## [INPUT DATA]
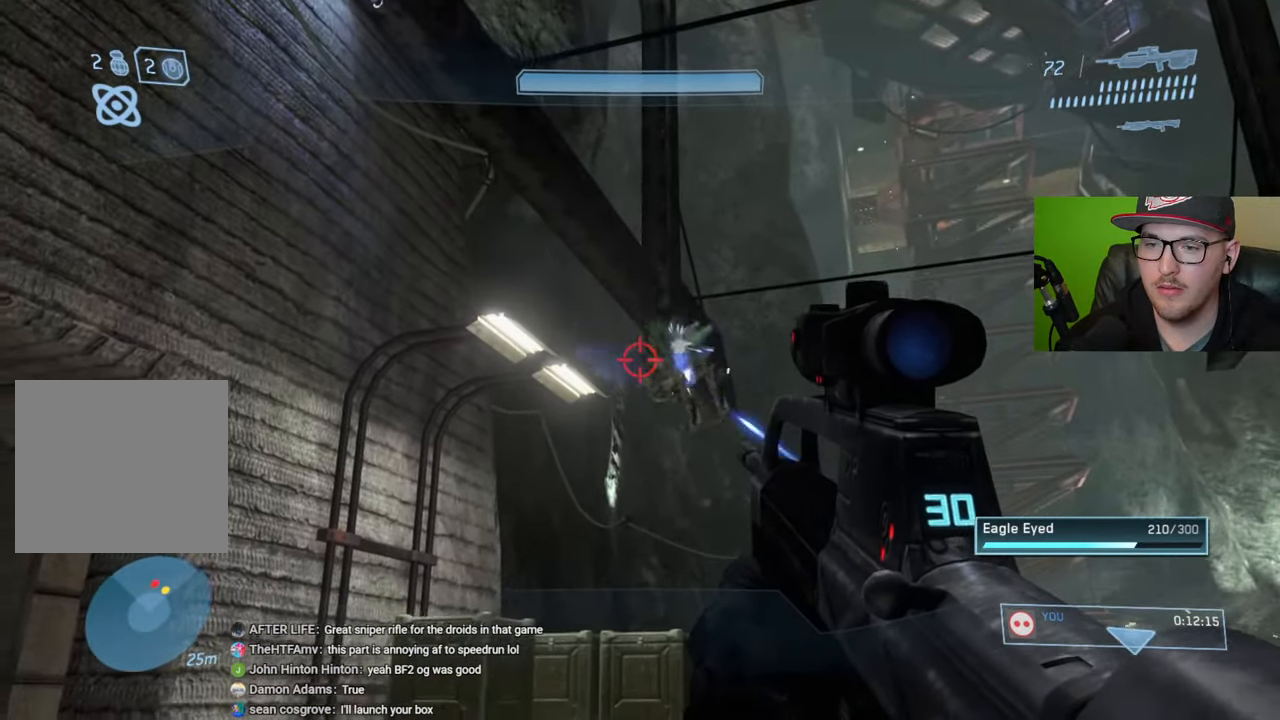
{"buttons": ["R1"], "left_stick": "up-left", "right_stick": "down-left", "events": [[16, "R2", "up"], [66, "right_stick", "center"], [150, "left_stick", "center"], [216, "right_stick", "down"], [333, "left_stick", "up-left"], [450, "R1", "down"], [450, "right_stick", "down-left"]]}
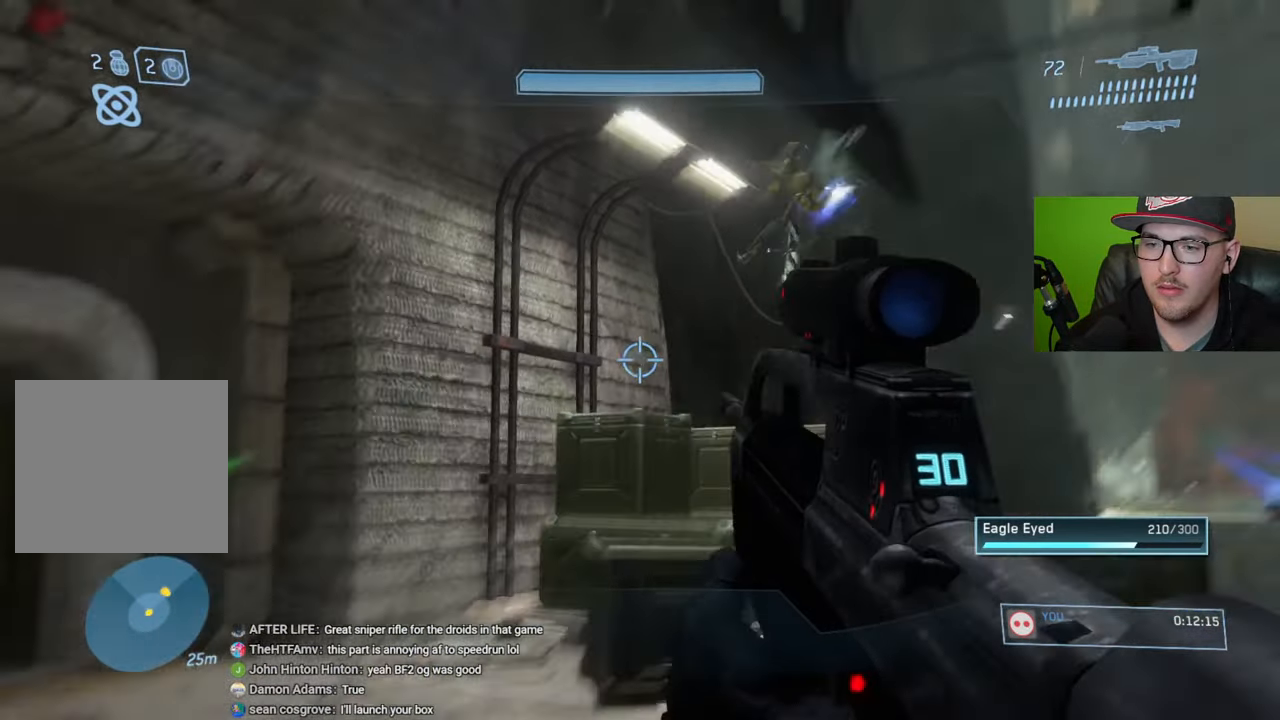
{"buttons": [], "left_stick": "up", "right_stick": "down-left", "events": [[66, "R1", "up"], [116, "right_stick", "center"], [150, "left_stick", "up"], [333, "right_stick", "left"], [400, "right_stick", "down-left"]]}
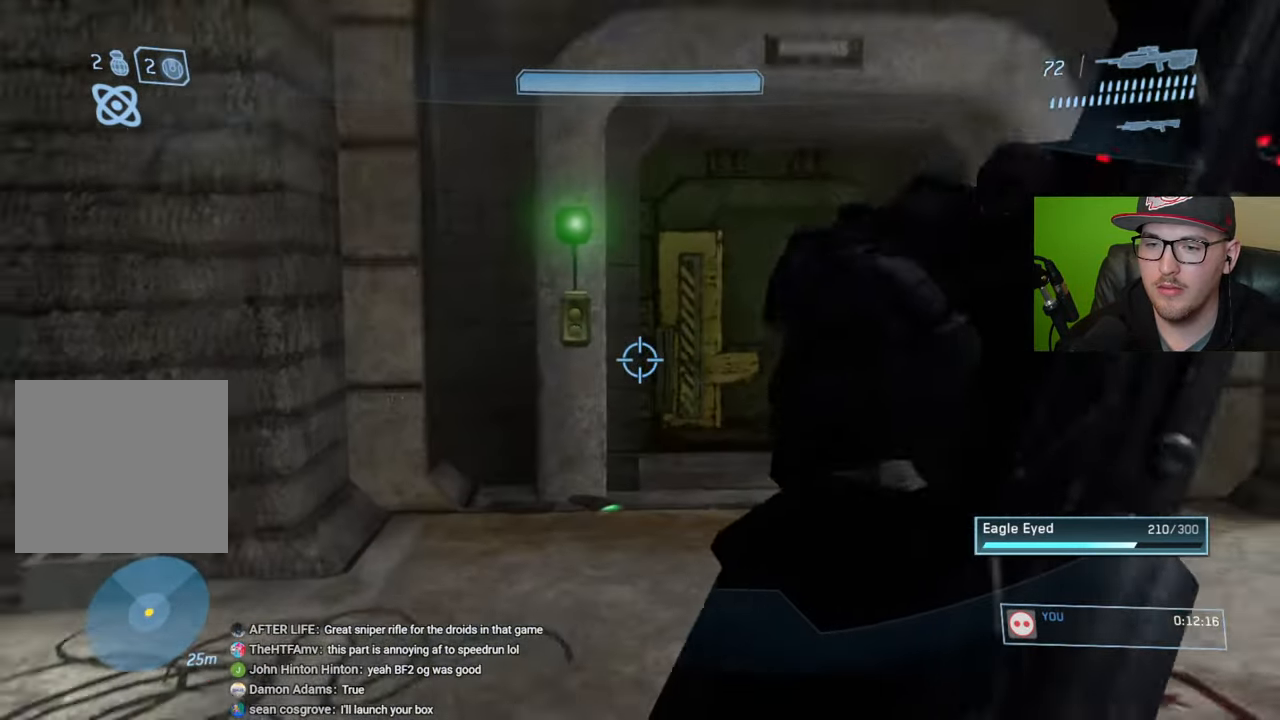
{"buttons": [], "left_stick": "up", "right_stick": "center", "events": [[16, "right_stick", "center"]]}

## [ACTIVITY]
Drop the pictures and copy the data exactly.

## [RESULT OF THIS TASK]
{"buttons": ["R1"], "left_stick": "up-left", "right_stick": "down-left", "events": [[16, "R2", "up"], [66, "right_stick", "center"], [150, "left_stick", "center"], [216, "right_stick", "down"], [333, "left_stick", "up-left"], [450, "R1", "down"], [450, "right_stick", "down-left"]]}
{"buttons": [], "left_stick": "up", "right_stick": "down-left", "events": [[66, "R1", "up"], [116, "right_stick", "center"], [150, "left_stick", "up"], [333, "right_stick", "left"], [400, "right_stick", "down-left"]]}
{"buttons": [], "left_stick": "up", "right_stick": "center", "events": [[16, "right_stick", "center"]]}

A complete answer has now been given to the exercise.